The problem becomes worse when big government aligns itself with big business (the extinction of entrepreneurs) to affect the natural self-correction processes of the market.

Years of debt accumulation aren't cured by a 5% correction in stocks, as Wall Street would have you believe. A major debt correction -- one that the market has been trying to accomplish for years but which has been rejected time and time again by Fed policy -- is necessary to correct the huge imbalances that exist. To deny the necessity of this eventuality is, of course, human.

Total US debt is now 3.6 times GDP and continues to grow. But new debt is less and less effective in driving economic growth: More income is going to service that debt and less to creating production, the stuff that generates income.

In 1929, US debt was 2.9 times - the second highest it's ever been.

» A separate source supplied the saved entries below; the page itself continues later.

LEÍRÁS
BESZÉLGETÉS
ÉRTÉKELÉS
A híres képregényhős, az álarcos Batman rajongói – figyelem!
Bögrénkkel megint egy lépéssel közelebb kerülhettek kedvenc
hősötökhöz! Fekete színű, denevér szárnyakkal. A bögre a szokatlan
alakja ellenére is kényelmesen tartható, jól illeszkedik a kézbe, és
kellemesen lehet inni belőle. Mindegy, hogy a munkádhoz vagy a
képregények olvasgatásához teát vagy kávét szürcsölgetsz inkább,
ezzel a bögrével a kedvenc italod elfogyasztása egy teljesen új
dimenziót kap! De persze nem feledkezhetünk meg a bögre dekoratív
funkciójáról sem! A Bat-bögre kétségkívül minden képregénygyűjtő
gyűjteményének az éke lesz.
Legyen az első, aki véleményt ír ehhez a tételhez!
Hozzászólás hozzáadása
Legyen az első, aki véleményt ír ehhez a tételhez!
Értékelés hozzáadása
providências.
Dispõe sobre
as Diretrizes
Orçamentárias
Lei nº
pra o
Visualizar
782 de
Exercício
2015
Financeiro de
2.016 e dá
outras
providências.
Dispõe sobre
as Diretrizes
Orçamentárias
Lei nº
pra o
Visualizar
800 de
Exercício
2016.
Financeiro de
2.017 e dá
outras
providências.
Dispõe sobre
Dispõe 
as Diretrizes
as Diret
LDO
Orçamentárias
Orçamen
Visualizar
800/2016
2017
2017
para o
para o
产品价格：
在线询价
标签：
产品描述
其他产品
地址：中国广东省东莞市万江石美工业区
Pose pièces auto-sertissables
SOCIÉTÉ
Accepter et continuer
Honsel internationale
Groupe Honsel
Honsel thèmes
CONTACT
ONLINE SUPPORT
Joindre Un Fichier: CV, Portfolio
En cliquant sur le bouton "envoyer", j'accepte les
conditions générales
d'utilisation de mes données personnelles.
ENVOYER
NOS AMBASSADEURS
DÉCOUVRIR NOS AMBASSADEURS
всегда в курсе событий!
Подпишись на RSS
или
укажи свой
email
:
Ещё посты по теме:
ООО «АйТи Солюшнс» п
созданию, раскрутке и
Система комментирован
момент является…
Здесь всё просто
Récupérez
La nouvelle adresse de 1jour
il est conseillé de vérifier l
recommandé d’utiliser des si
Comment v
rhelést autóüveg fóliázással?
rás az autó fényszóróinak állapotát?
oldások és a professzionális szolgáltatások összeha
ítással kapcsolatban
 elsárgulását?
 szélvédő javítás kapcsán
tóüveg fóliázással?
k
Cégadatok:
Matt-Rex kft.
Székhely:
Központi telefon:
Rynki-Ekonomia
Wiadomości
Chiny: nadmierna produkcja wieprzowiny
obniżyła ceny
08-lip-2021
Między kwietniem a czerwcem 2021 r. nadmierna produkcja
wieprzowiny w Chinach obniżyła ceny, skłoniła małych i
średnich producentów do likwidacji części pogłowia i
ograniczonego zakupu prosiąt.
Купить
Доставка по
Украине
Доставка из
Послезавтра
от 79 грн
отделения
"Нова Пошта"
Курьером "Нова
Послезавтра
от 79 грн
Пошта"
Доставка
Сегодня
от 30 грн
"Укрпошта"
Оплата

Despite Mr. Bernanke’s false recollections of Fed actions back then, they created an immense amount of liquidity (credit) trying to cure the stock market crash. The market did rally temporarily as a result, then slowly crashed to deeper lows, since that new credit just went to short-term speculation in stocks. The new money did no real good, because there was already too much capacity, so the credit never went to creating production.

The same thing is happening today. It now takes $7 of new debt to make $1 of GDP where it only took $1 in 1980 and $3 in 2000.

And the consumer -- which is most of the economy -- is in trouble too. Today household debt is now 130% of income. That's up from 100% just in 2001, 70% in 1986, and 40% in 1953. How quaint we were back then.

So step back from the TV and take a good long look. The US' problems aren't solved by a 5% correction in stocks and the coming debt correction won’t take a week and then go away. We don't know how it will manifest, nor do we know the timing of it. But you should know the nature of the beast and the only way to fight it: Reduce risk before everyone else does.